まだ「お兄様」と呼ぶことすら恥ずかしくて、声は消えそうに震えてしまっています。それでも、自分が「隙間」の外にある世界を、自分の意志で覗き見たということを、ヴィンセントに一番に伝えたかったのです。
「そうか……。あいつらの訓練しているところを見たんだね。……怖くはなかったかい?」
「……ちょっと、……びっくりしたけど……。……でも、……マギーさんが、……まもってくれてる、音だって……。……だから、……がんばって、みました」
ヴィンセントは、胸の奥が熱くなるのを堪えきれませんでした。
あんなに怯えていた子が、自分のために、そして家族のために、勇気を出して一歩を踏み出した。その事実が、何よりも尊く、愛おしく感じられました。
さらにエレーナは、少し顔を赤らめながら、窓の外で見かけた「あの人」のことも報告してくれました。
「……あと、……夕方、に……。……とっても、大きな、……ばっしゅ……たいちょうさん、も……見ました」
「バッシュを? ああ、あいつは今夜の警備だからな。……あいつの顔は、少し怖かっただろう?」
「……ううん。……ちょっと、こわい顔、だけど……。……でも、……わたしが、ねむれるように……お外に、いってくれるって……。……目が、あったとき……。……ニコって、してくれました……」
エレーナは、バッシュと目が合った時のことを思い出し、本当に少しだけ、頬を緩めました。
ヴィンセントは、その小さな微笑みを見逃しませんでした。
「そうか。……バッシュの奴、エレーナに笑いかけたのか。あいつにも、騎士としての誇り以上に、守るべきものが何であるか、伝わったようだな」
ヴィンセントは、エレーナの細い、けれど少しずつ温かみを取り戻してきた手を、そっと包み込みました。

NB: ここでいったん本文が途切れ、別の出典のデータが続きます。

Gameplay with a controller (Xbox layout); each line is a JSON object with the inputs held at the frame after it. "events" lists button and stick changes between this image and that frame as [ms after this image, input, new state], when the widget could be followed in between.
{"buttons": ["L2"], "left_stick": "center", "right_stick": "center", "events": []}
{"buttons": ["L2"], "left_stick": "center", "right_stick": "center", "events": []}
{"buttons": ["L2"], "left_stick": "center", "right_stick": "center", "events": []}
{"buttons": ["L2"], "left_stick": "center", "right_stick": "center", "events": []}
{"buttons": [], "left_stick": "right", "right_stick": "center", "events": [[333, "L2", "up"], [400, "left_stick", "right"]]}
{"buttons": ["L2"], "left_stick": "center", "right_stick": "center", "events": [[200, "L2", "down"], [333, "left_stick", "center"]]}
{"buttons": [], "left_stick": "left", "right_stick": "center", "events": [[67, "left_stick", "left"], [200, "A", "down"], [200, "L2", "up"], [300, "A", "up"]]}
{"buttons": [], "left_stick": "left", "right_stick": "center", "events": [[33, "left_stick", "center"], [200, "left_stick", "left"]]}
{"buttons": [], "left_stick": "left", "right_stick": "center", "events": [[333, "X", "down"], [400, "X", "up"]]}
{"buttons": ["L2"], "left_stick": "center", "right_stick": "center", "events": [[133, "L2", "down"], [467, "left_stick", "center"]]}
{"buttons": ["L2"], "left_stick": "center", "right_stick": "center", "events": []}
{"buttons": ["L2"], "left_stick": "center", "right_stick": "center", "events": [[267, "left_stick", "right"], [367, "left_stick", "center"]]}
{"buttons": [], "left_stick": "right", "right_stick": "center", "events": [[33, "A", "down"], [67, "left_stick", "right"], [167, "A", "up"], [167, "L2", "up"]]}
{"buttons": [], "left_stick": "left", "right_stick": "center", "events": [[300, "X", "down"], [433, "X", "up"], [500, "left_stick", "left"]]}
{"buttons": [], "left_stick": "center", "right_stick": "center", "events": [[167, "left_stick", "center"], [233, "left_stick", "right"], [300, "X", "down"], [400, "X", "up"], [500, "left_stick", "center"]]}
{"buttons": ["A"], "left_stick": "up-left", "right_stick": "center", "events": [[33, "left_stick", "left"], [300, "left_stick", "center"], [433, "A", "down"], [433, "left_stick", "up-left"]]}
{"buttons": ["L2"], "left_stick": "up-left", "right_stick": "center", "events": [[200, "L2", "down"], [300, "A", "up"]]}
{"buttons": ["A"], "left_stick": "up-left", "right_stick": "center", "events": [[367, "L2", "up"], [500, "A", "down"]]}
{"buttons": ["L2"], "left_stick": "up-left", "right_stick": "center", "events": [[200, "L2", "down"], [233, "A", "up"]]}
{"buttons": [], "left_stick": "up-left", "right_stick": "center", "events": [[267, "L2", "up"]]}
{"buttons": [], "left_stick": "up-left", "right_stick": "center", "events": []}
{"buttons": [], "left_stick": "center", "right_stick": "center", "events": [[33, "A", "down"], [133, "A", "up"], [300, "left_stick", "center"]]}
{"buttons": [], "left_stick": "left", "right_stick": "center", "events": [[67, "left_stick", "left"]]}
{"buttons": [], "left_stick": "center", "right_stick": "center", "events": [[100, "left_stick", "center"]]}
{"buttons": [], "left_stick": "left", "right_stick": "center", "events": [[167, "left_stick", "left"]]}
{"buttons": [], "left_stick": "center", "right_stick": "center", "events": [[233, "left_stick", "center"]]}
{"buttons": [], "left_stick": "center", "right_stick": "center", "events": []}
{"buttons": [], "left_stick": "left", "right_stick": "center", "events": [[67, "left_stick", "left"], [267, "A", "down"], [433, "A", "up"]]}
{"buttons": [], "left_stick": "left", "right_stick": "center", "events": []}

「エレーナ。君が今日、自分の足で立ち、自分の目で世界を見たこと。そして、それをこうして私に話してくれたこと。……本当に嬉しいよ。君の勇気は、この邸の誰よりも、私にとっての救いなんだ」
「……おとう、さま……。……わたし、……もっと、がんばります。……いつか、……みんなで、……ごはん、たべる、まで……」
エレーナの健気な決意。それは、まだ不安に満ちた心の中から絞り出された、精一杯の「恩返し」の言葉でした。ヴィンセントは、彼女を驚かせないよう、ゆっくりと引き寄せ、その頭を優しく撫でました。
「ああ。無理をすることはない。君が頑張りたいと思うときは、私が必ず隣で支えよう。……今日は、本当に素晴らしい一日だった。……おやすみ、エレーナ」
「……おやすみなさい、……お父様」
エレーナがベッドに入り、その寝顔が穏やかなものに変わるまで、ヴィンセントはずっとそばで見守っていました。
部屋を出た後、廊下で控えていた執事のクラウスが、音もなく近づき静かに口を開きました。
「閣下。エレーナ様の言葉は、王宮のどんな報告書よりも閣下の心をお癒やしになったようでございますな」
「……クラウス、見ていただろう。あの子は、自分から外を見ようとしたんだ。……明日の朝食にはエレーナが好きな果実を多めに用意させるんだ」
「かしこまりました。さあ、閣下もお休みください。明日はエレーナ様とより良い朝を迎えられるよう」
ヴィンセントは、自らの部屋へ向かう足取りで、もう一度だけエレーナの部屋の扉を振り返りました。
しどろもどろで、たどたどしかったけれど、一生懸命に今日のできごとを話してくれたエレーナ。その小さな冒険譚は、公爵邸を包む夜を、より深く穏やかなものに変えていったのでした。